My scarf inhabits me

I lost my scarf somewhere between NY and Albuquerque. When I realized it was gone, it hit me hard; I've had that scarf since India 2007, wore it almost every day through CA winters, NY visits, kids’ graduations, in all my travels. I always had it by my side. It inhabited me. It was my security blanket; it kept my head in place.

my scarf holding my head on

My daughter says forget it! It's over! Maybe it's a lesson in acceptance, that it’s gone, that I can’t get it back, that I was distracted, and in that moment of looking away, it disappeared. But I can’t accept that I can’t change that outcome. I can’t move beyond wanting back what I’ve lost. But it’s gone. It’s gone. And no going back.

In NY, people walk around the city talking to themselves. I suppose in LA they’d do the same if they walked....but when you’re on the street in NY you find people staring straight ahead, gesticulating, talking to some unknown; or bobbing their head up and down to some distant music. 

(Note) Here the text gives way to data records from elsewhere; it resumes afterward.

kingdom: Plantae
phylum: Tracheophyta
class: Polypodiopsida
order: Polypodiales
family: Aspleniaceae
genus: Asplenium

This is something new, this talking and listening into thin air.  Along these lines, I noticed too that no one reads the newspaper on the subway anymore, no crossword puzzle to solve, no annoying person leaning in to read over your shoulder. Now people are looking at their phones, sitting in their bubble, bobbing and smiling to themselves.

Although the New York I once knew is not totally gone, it’s hard to find among the shiny new stores that have pushed out the mom and pops, the climbing new buildings that totter uneasily against the skyline, the fixed up parks, the swept up sidewalks, even the dirty, last-century buildings in Alphabet City have been pressure washed. Where are all the crazy drug dealers, the agile jugglers, the young, hopeful folk singers in Thompkins Square Park? Now you see families, spreading blankets, having picnics on the ground!  

I had breakfast at B&H on 2nd Ave, and am happy to report that at least there, the old is still true to itself. The challah bread is piled high on the counter, the home fries on the grill. The cook sips the soup, endlessly dipping her ladle to make sure there’s still enough salt, her hair in a net so we don’t get any strays, the big metal pot boiling up behind her. 

Young men come in on their breaks and order pancakes and chew the fat with the guys behind the counter in a language of the east shore, a tough guy vibrato, calibrated for ears that have gone soft from all the noise and the traffic.

They josh, they eat piles of potatoes and pancakes, they ask about the wife, they come to collect the rent (excuses are made), they’re there for the first time and are accepted...while I sit wondering how I can join this club. Admit it, I say to myself, you can’t join. You live in LA now, not the LES. You can't go back. 

But when I walk down 2nd Ave, my old stomping ground, oh, how happy I am to be here for awhile in the land of the everyman and everywoman, the land of the rapidly changing facade, the land where the young still go to reinvent themselves, where newcomers come lugging hope; the land that doesn’t ask much, but takes everything.